SUPPLIED TEXT.
________________________
Video: Dialectical Thinking (in course) / Dialectical Thinking (YouTube) 

Core ideas:

  • Philosophy approaches basic questions related to the nature of thought itself
  • Epistemology as study of what we know and what we can know
  • Kantian turn: mind allows you to perceive and think time and space (a priori conceptualization)
  • Processes of thinking allows us to combine existing information into new information in a process of: observation → deduction → induction → abduction
  • Thought frontier mystery: how do we transform information and share insights?
  • Constructing reflective epistemological maps: networks of thought (mind map) to better understand our own conceptual territory (associations)

Core ideas:

  • Classical science based on reductionism with the idea that we could understand nature on a fundamental level by analyzing basic components/parts
  • Complexity science approaches phenomena dismissed by reductionist science (emergence, connectivity, adaptive systems, qualitative transitions)
  • Complexity is defined by deep uncertainty, contingency and robust dynamics (non-linear/non-mechanistic)
  • Emergence and open-ended universe points towards possibility of new causal structure (higher order phenomena are ontologically fundamental)
  • Origins of form in self-organization (local interactions forming whole), autopoiesis (circular event recreating itself), and complex adaptive systems (learning across time)
  • Networks as new geography allowing to conceptualize agent-medium interactions where actors build themselves and the world in feedback processes

Video: Complexity Thinking


Core ideas:

  • Patterns are how we perceive the world, in our own minds and in the minds of others
  • Pattern thinking is about sense-making, decoding/encoding our inner worlds and our boundaries with others
  • Patterns are the matter of our thoughts, the key elements to learning new information
  • Patterns can help us gain a clearer understanding of systems and complexity, on many different dimensions, levels and scales
  • Patterns can help us make new connections, form new creative ideas and allow us, escape negative habits and build positive habits
  • Patterns help us externalize our minds, enhance collective understanding and connect different forms of agency

Video: Pattern Thinking

Core ideas:

  • Power of thought in forming distinctions from a background
  • Deep thought does not stick on a distinction but can play with a multiplicity of distinctions in the same image/background
  • Circularity as a symbol and metaphor for self-observation against linear external observation
  • Beyond fighting for conceptual territory we need new languages and spaces for communication
  • Indeterminate forms (potentiality) are unpredictable: we don’t know what they are or what they will become (because they involve our own future transformations)
  • Space of becoming structured by 4 forms: marked, unmarked, undetermined, imaginary (we create the whole universe from this quadratic structure)
________________________
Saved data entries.
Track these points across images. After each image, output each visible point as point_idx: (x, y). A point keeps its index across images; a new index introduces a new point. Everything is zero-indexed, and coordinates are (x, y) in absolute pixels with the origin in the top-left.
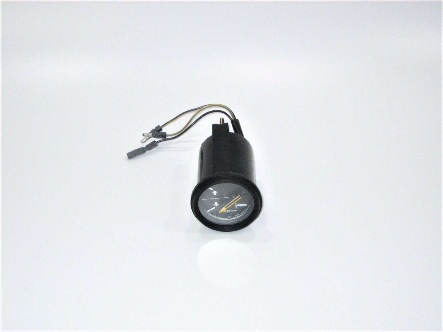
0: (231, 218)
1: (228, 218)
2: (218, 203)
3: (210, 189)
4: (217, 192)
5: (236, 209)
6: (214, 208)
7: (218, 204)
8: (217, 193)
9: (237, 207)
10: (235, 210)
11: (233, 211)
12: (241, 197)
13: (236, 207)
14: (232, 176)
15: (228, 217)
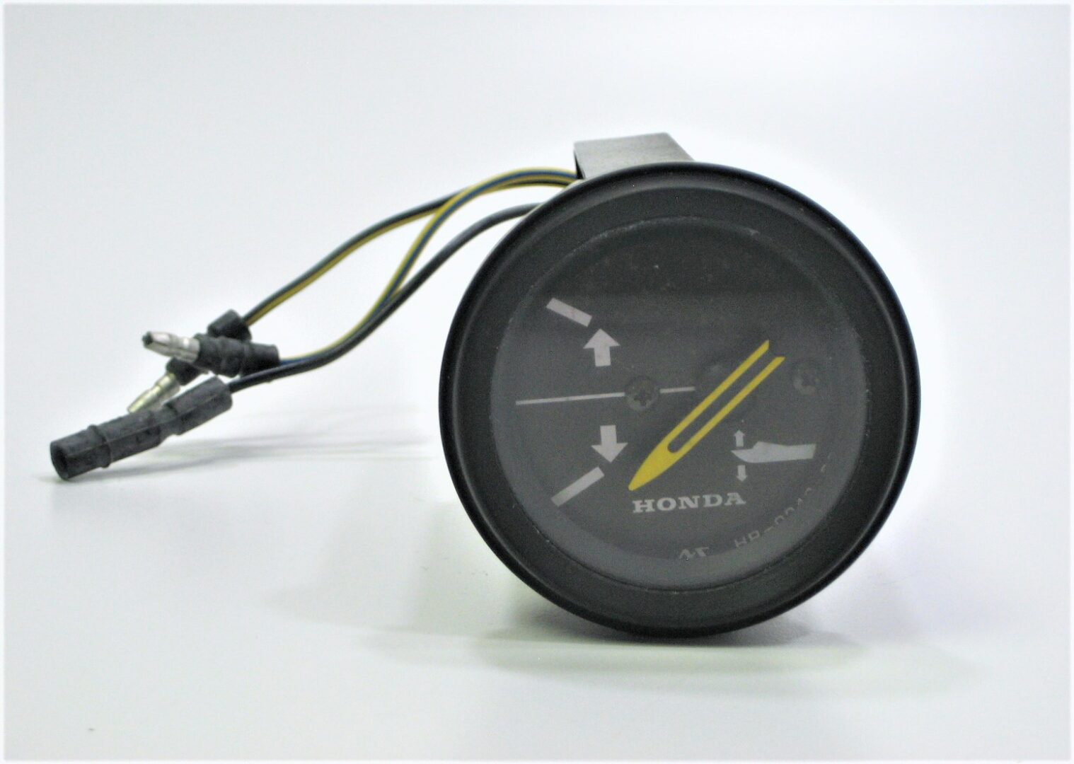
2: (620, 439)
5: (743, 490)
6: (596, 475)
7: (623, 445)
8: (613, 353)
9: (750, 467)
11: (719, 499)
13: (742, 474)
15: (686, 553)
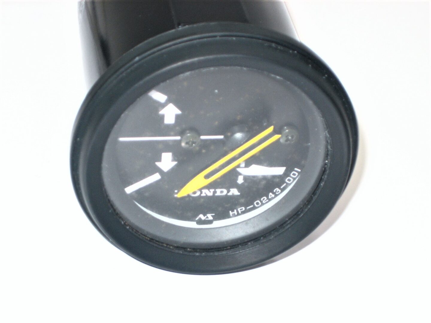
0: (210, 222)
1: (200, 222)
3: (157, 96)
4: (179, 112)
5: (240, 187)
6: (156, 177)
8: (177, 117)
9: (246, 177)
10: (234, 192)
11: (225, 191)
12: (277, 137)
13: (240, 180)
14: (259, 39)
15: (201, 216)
________________________
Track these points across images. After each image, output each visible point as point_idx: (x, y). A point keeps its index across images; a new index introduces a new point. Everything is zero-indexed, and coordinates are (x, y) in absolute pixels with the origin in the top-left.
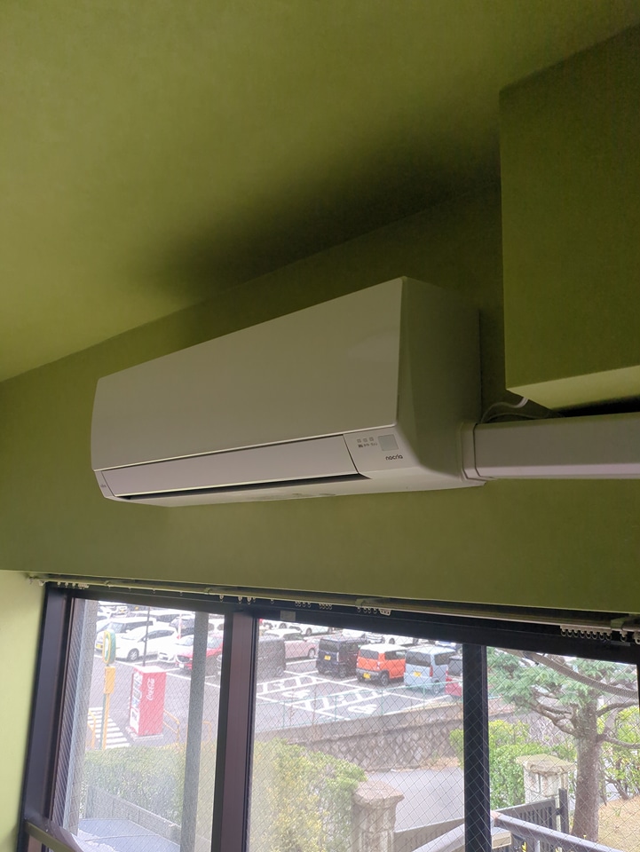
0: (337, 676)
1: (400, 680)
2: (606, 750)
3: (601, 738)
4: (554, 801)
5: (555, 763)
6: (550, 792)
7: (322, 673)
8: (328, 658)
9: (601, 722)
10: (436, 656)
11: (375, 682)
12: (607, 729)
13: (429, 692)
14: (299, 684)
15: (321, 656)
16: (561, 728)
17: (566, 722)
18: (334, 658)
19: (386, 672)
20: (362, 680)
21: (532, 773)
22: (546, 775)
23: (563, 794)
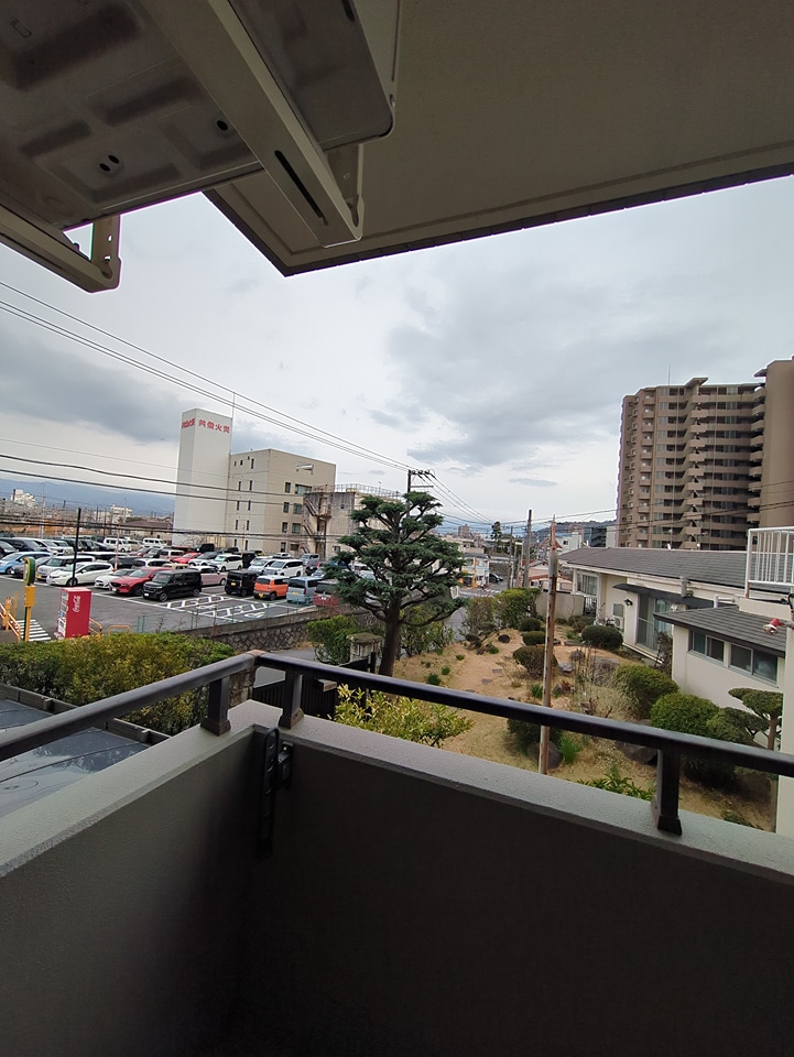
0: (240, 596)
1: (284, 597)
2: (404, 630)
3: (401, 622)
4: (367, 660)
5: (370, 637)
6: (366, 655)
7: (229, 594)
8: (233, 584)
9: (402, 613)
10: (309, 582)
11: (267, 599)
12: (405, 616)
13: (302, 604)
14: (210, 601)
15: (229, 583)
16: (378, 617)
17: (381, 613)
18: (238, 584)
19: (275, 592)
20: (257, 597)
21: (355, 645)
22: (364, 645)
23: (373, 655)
________________________
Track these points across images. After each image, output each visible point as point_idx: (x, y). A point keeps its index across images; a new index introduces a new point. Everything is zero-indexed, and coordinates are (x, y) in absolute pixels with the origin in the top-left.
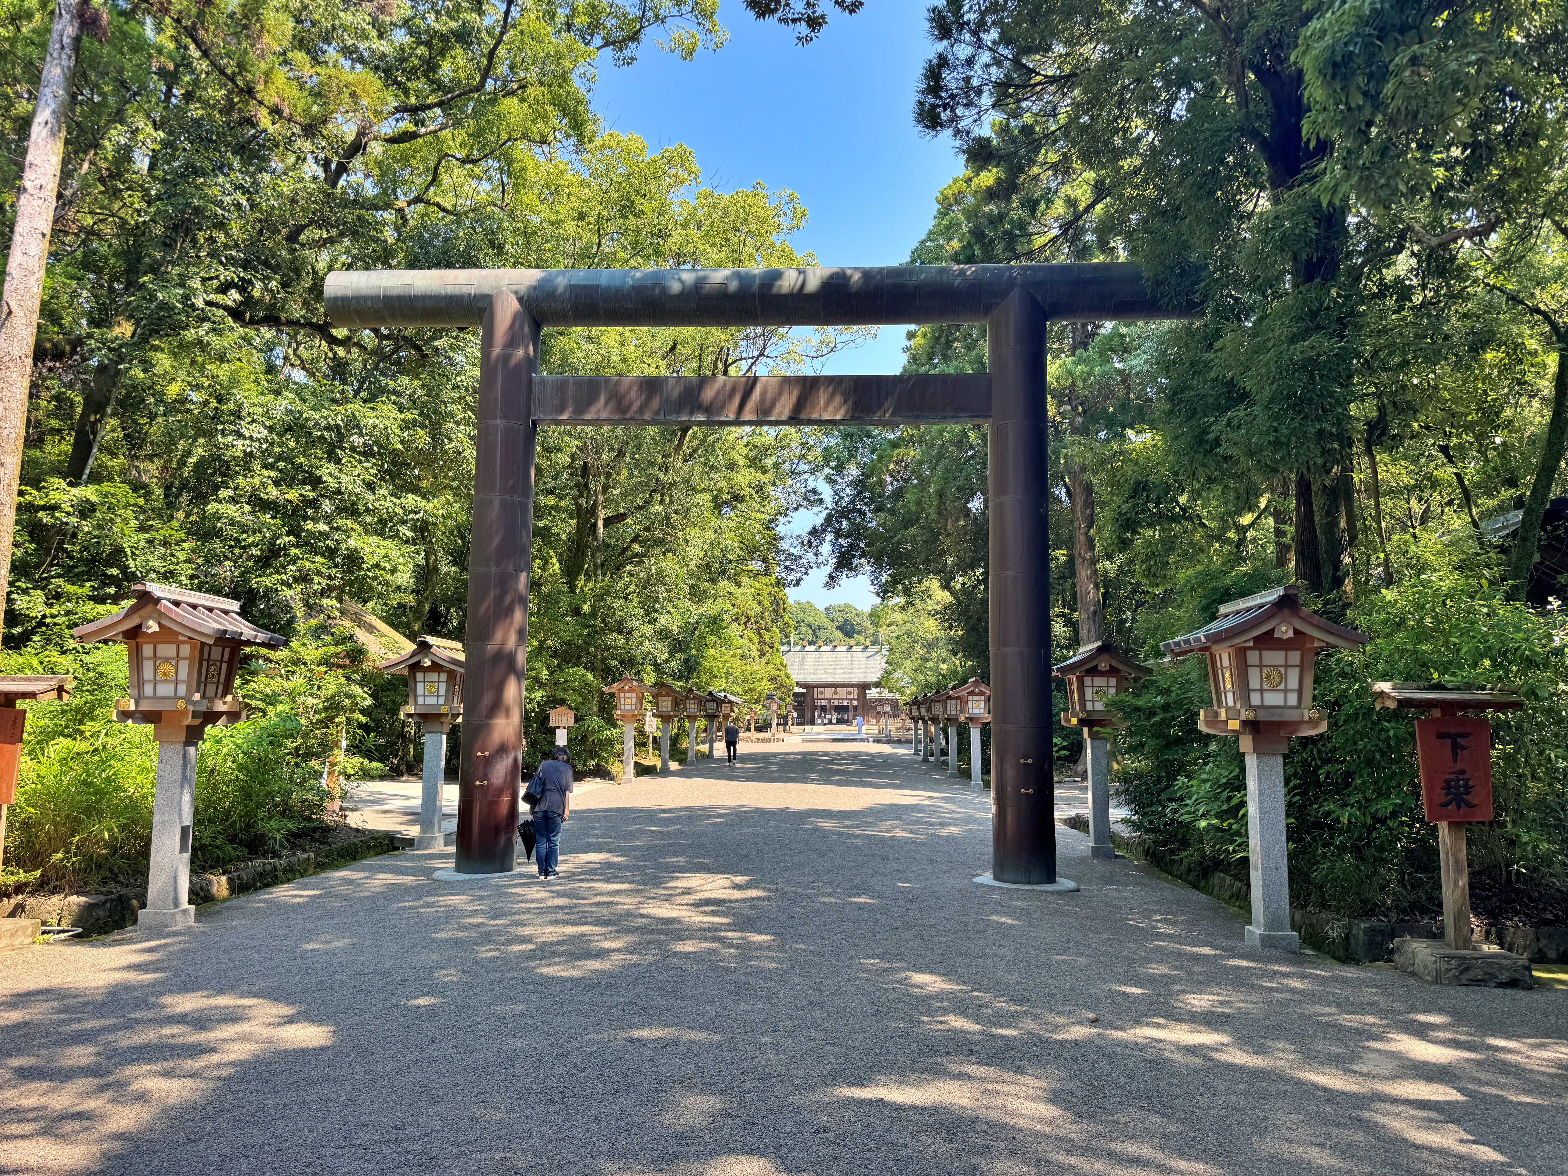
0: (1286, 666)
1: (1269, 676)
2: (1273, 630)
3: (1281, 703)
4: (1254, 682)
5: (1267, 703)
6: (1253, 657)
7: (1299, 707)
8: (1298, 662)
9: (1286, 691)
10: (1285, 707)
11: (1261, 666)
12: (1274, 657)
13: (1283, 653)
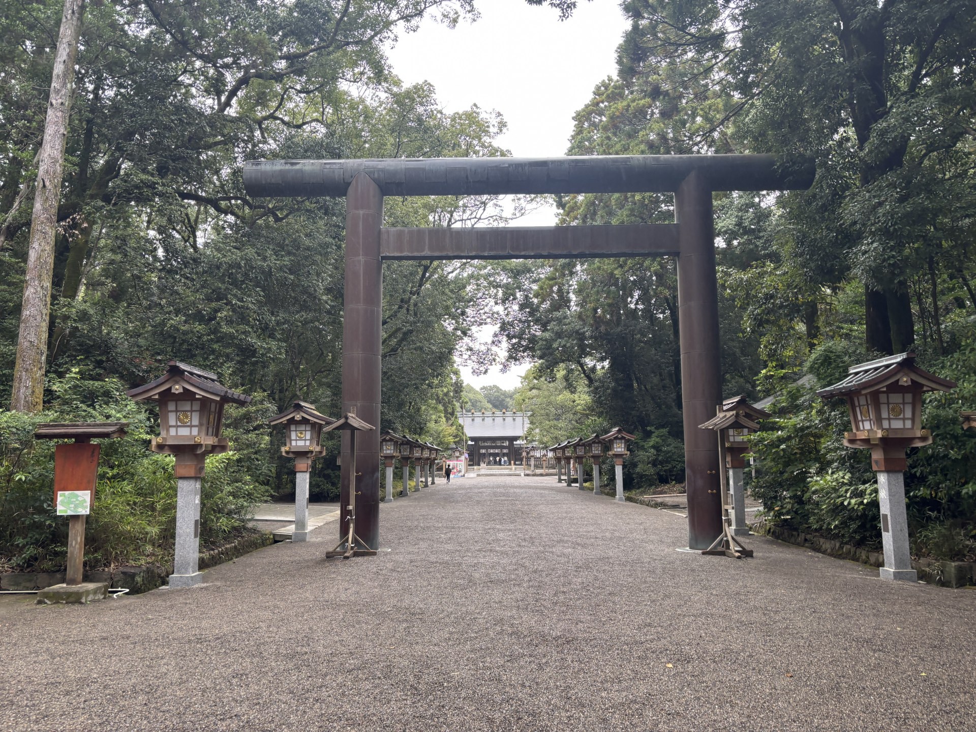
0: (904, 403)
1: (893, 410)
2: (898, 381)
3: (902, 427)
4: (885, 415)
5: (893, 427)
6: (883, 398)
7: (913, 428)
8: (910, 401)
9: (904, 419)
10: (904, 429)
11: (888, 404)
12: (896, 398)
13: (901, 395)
________________________
WHAT YOU WILL DO.
In the course notes on ways of thinking, what are the four forms that the notes say structure the space of becoming?

RESPONSE.
Marked, unmarked, undetermined, imaginary